After Prince Henry moved out of Russell House, it became a rooming house and then a mini amusement centre with a puppet theatre and a resident juggler before becoming derelict. It was bought by John Colbatch, a prominent Brighton entrepreneur, for £5000 and demolished in 1823. This now gave the Steine and, more importantly, the Royal Pavilion an uninterrupted sea view. The town commissioners wanted to buy the site and keep it empty for the good of the town. Colbatch offered it to them for £3,105, a hefty discount. But they couldn’t get their act together. So, he commissioned A. H. Wilds, who designed and built the Unitarian Church, Oriental and Sillwood Place and many other Brighton landmarks, to build the Albion Hotel, which opened on 5 August 1826. The hotel was an immediate success. Colbatch further boosted its reputation in 1841 by opening the Albion Rooms. This combined the functions of library, lecture theatre and museum.

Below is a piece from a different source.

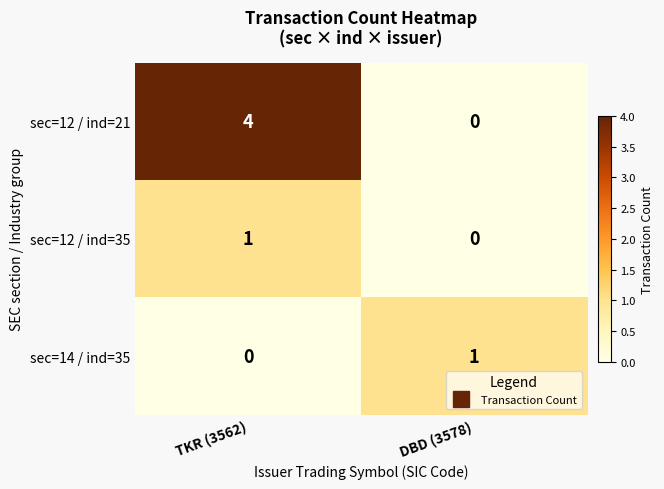

What is the sum of the sec=12 / ind=21 values at DBD (3578) and TKR (3562)?

4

It became the base for the Brighton Royal Literary and Scientific Institution, which with Prince Albert as its patron, became the intellectual focus of the town. In about 1847, the five-story western wing was added, and its name was changed. This was a high point for the Albion. Brighton was the definition of a modern metropolis, and the now Royal Albion was its cultural heart.
But things change. Queen Victoria’s last visit to Brighton was in February 1845, and one of her reasons for abandoning the Royal Pavilion was that it didn’t have a sea view. The Royal Pavilion was shuttered and stripped of its contents. The town commissioners thought it would be a good idea to buy it for the town rather than let it be pulled down. John Colbatch opposed this. He claimed it would cost too much to maintain. But, he was also deeply concerned that it would become an unfair competitor to the Albion Rooms and drive it out of business, which it did. The Rooms went broke. Their accumulated contents of books and cultural artefacts ended up in the Royal Pavilion, where they became the foundation of the Brighton Museum.
The Royal Albion then went into a slow decline. It closed in 1900 and stayed empty until the flamboyant Harry Preston bought it in 1913 for £13,500
Sir Harry was a brilliant hotelier who raised the hotel to new heights. He totally refurbished it and welcomed authors like Hilaire Belloc, artists like Walter Sickert, actors like Sybil Thorndyke, entertainers like George Robey, boxers like Jack Dempsey and royalty like the Prince of Wales. For the second time in its life, the hotel became internationally known and the centre of Brighton’s cultural life.
After the death of Preston in 1936 and its requisition during the Second War, the hotel quietly retreated from the headlines, apart from the unwanted publicity of the fires.
However perhaps now after the 2023 fire it’s time for it to rise again like a phoenix from the ashes to achieve new heights.